Soy bufón de la Corte, adulo con mis lisonjas a la princesa de ojos claros que aun siendo joven y tierna no cree mis embustes. Yo le pinto un mundo de encantos, hechizos y maravillas, de brebajes y prodigios pero ella sonríe indiferente y subraya un poema de Virgilio. Arqueo las cejas y me muevo a su alrededor como avispado moscardón que sabe clavar su aguijón pero ella me llama “feo, embustero y traidor” y me manda de patitas al calabozo. Le hablo de un paraíso que sólo existe en mi imaginación como si estuviese a dos palmos de su tacto y pudiera olerlo y tocarlo. Entonces ella se aburre y sale al jardín donde hay agua clara y arboleda de tupido plumaje para balancearse sobre un columpio y rozar la luna con sus pies. Si me acerco para susurrarle que “el mío es mejor” y me excito y me enfurezco hasta ensordecerla llama a los soldados para que me torturen y diga la verdad y después al doctor para que me ponga sanguijuelas en la nariz que me va creciendo a palmos. Comprendo mi torpeza, no estuve listo al inventar e intento resultarle ingenioso y locuaz.

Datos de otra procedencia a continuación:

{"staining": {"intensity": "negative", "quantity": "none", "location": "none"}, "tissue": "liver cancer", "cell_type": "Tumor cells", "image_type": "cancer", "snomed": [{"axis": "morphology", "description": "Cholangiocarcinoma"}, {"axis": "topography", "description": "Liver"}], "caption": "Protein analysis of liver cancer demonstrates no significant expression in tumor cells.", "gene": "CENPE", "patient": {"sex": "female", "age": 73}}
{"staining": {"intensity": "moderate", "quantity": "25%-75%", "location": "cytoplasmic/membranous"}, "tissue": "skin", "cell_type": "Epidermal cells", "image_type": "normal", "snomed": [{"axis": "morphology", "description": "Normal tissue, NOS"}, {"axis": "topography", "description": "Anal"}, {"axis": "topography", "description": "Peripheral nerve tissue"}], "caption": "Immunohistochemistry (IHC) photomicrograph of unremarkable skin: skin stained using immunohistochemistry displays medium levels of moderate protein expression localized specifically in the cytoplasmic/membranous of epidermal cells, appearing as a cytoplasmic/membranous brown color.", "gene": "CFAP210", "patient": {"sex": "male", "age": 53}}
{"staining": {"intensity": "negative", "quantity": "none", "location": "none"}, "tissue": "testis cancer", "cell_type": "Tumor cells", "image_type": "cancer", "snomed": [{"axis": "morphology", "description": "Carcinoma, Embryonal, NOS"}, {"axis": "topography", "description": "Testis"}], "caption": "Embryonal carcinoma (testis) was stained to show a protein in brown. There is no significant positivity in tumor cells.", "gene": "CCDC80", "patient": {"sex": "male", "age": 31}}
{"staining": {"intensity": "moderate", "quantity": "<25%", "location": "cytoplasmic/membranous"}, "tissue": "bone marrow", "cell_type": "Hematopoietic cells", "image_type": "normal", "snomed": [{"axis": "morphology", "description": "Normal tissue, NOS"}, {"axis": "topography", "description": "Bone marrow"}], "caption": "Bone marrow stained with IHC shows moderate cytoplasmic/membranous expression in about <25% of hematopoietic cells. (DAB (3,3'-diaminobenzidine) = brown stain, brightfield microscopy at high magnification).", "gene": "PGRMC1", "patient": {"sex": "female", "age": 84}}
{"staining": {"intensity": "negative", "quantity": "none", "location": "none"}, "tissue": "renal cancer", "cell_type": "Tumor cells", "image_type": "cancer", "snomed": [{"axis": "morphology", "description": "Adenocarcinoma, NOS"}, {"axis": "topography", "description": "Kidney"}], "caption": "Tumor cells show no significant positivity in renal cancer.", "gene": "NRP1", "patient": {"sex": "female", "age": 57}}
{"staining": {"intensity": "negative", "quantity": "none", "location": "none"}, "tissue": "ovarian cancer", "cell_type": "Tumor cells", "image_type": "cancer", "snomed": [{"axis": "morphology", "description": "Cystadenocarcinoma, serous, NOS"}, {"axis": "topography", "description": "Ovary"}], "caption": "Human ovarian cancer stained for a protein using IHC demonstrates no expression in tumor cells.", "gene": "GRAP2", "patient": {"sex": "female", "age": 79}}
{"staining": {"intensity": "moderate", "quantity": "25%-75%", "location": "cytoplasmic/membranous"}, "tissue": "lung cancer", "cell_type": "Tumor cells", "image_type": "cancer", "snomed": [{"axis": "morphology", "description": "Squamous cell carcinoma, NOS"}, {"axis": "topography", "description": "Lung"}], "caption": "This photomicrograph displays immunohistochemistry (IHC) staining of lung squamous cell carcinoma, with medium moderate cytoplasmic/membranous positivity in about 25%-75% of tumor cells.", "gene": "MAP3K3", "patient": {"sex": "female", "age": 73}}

“Fui malhechor en tiempos de morería y asalté caminos de bellas doncellas, más bellas que tú (remarco esto con boca en forma de “o” para que sienta envidia) y trotando las llevé lejos de sus celdas de convento. Conmigo conocieron el amor y el frenesí, la lujuria y el placer, y también, ¿por qué no?, las ambarinas gotas de rocío en la piel, el húmedo despertar, los sueños prohibidos y el gozo de nadar en otro cuerpo. Fui libre y fui feliz y supe cómo hacerles sonreír, pues vos princesa, jamás disfrutáis del mínimo bocado de carne y de dulzura, yo os lo ofrezco en forma de caballero andante encantado por un mago diabólico y endiablado en tan triste figura de bufón.”
La princesa suelta una carcajada que no sé si proviene de Virgilio o de Ovidio, de mí no, por supuesto. Creo que ya empiezo a gustarle. Le hago una servil reverencia y la espero tras las sedosas cortinas que cierran su alcoba. Espero y espero y me quedo dormido y medio borracho bebiendo de los licores de su encimera, robo algo por si se enfada al descubrirme en tan mala facha, para que ese objeto valioso, cáliz o copa de oro, diamantes y guirnaldas, me abra nuevos caminos, y cuando ya cansado y desesperado voy a huir por la balconada entra la princesa con un hombre que desconozco y que aunque a ella le parezca hermoso y valiente os juro que no he visto cosa tan horripilante (¡lo que son los celos!) y juntos yacen desnudos sobre la cama tentando a Dios y al Demonio. A mí se me suben los humos y trato de conquistar a cocineras y sirvientas y como hoy al parecer todas se burlan de mí trato de encontrar mi enorme fruto, ¡y válgame Dios! que el mismísimo Satanás lo ha dejado inválido y arrugado. Tristemente lloro la desgracia de aquéllas que lo sintieron en su vientre, de aquellas hembras maravillosas y maravilladas, que ahora morirán de pena. A la ermita me voy a hacer oración y aunque los monjes se espanten yo prometo hacerles pensar en el remedio de la curación. Ya veo a uno: huye, el siguiente: corre, el tercero (tan inocente que aún cree en Dios) me lleva a su vera y me escucha. Me dice que hay que cortar, que luego crecerá solo, más hermoso y potente si pudiere, y yo ya que no sé qué remedio ponerle me tumbo en la camilla y que sea lo que Dios quisiere.